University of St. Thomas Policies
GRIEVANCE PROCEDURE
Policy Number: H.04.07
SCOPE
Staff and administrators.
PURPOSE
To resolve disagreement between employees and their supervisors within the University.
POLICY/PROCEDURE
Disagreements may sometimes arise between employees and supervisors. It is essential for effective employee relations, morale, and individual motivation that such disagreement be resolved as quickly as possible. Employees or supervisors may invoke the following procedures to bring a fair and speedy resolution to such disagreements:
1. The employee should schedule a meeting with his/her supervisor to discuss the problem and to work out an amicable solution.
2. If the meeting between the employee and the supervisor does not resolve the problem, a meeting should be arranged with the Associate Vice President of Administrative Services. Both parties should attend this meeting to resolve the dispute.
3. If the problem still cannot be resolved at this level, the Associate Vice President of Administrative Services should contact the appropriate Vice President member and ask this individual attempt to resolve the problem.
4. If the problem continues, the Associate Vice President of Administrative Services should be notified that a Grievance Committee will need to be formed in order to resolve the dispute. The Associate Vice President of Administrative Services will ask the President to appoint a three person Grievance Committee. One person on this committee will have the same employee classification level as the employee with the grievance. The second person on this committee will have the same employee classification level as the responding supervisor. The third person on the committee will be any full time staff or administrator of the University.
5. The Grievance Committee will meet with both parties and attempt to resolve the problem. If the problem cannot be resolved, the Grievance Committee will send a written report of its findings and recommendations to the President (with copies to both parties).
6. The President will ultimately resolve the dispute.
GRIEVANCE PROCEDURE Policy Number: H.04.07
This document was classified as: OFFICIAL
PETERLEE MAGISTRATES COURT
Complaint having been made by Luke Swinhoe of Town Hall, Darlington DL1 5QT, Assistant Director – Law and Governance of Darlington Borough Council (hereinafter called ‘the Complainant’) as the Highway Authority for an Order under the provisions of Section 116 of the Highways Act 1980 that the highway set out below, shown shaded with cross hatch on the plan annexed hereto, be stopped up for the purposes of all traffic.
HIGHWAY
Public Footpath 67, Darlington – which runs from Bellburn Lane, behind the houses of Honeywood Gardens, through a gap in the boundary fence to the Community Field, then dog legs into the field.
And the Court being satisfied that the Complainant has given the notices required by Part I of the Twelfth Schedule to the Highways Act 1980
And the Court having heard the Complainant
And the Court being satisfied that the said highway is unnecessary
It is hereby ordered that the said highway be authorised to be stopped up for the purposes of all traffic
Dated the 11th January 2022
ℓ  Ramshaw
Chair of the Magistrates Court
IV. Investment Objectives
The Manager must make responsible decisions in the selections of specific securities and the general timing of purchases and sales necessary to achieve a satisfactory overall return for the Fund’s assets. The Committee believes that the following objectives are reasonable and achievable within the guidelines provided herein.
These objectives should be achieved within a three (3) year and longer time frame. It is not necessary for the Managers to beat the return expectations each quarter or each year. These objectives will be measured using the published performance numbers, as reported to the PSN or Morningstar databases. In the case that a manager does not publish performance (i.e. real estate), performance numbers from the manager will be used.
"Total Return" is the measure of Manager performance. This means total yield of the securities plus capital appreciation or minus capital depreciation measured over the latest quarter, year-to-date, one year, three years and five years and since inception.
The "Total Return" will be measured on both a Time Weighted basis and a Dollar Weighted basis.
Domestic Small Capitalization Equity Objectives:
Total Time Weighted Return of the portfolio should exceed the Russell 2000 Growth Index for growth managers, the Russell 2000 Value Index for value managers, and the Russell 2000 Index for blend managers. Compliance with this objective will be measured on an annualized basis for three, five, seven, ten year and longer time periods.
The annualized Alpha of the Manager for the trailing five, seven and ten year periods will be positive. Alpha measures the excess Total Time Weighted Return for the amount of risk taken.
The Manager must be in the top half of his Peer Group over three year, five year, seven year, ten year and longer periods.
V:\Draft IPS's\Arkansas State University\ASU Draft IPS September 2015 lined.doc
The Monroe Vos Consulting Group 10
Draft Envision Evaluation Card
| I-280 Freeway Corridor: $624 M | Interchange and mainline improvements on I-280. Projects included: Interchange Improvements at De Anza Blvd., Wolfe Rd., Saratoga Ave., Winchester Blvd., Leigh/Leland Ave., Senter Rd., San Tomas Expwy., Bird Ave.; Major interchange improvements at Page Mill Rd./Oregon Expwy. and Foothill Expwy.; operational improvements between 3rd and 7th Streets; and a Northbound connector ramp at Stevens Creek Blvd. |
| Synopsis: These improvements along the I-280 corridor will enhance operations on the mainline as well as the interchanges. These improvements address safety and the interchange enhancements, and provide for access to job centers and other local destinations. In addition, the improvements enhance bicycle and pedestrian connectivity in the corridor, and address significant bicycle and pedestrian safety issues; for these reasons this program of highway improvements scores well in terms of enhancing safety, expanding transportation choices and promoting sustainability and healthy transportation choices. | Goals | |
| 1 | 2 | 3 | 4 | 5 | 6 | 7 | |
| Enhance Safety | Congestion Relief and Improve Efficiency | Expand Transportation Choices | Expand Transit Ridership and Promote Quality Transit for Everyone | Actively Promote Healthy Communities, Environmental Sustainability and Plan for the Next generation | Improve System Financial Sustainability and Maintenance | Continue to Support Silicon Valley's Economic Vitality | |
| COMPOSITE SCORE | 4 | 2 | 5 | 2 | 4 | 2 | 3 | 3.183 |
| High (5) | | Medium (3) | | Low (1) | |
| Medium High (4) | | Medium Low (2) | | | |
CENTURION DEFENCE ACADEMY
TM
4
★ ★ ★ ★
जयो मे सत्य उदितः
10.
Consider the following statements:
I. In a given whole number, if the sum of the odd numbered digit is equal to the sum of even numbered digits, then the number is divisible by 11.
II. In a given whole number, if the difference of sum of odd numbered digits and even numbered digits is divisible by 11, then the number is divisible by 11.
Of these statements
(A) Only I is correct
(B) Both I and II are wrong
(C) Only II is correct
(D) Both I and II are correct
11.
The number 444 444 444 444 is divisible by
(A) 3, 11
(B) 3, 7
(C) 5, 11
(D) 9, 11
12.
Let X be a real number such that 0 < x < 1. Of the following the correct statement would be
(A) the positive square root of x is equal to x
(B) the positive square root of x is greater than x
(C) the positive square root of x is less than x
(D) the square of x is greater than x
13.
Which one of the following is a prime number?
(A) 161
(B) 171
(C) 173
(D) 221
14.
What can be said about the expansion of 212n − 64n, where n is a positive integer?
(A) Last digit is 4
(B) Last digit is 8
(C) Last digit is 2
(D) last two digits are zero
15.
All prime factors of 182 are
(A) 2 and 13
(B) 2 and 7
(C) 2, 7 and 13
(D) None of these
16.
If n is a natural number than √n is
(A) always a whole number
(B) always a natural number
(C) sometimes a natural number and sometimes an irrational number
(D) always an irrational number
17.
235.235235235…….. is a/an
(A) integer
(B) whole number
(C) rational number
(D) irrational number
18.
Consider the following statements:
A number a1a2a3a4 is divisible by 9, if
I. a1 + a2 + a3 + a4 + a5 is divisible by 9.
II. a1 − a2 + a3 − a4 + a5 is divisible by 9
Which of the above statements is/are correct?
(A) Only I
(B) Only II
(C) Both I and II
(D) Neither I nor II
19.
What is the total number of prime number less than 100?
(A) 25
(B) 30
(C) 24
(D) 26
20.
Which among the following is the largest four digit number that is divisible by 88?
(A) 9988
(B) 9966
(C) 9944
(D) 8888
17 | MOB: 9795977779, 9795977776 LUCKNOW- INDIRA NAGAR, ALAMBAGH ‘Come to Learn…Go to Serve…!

■ ■ ■ ■ ■ ■ ■

*REQUIRED ACTION:*
Restate word for word the lines in the material above from the one with "(D) the square of x is greater than x" to the one with "(B) Last digit is 8"; both of those lines count, and nothing else does.

*SOLUTION FOR THIS TASK:*
(D) the square of x is greater than x
13.
Which one of the following is a prime number?
(A) 161
(B) 171
(C) 173
(D) 221
14.
What can be said about the expansion of 212n − 64n, where n is a positive integer?
(A) Last digit is 4
(B) Last digit is 8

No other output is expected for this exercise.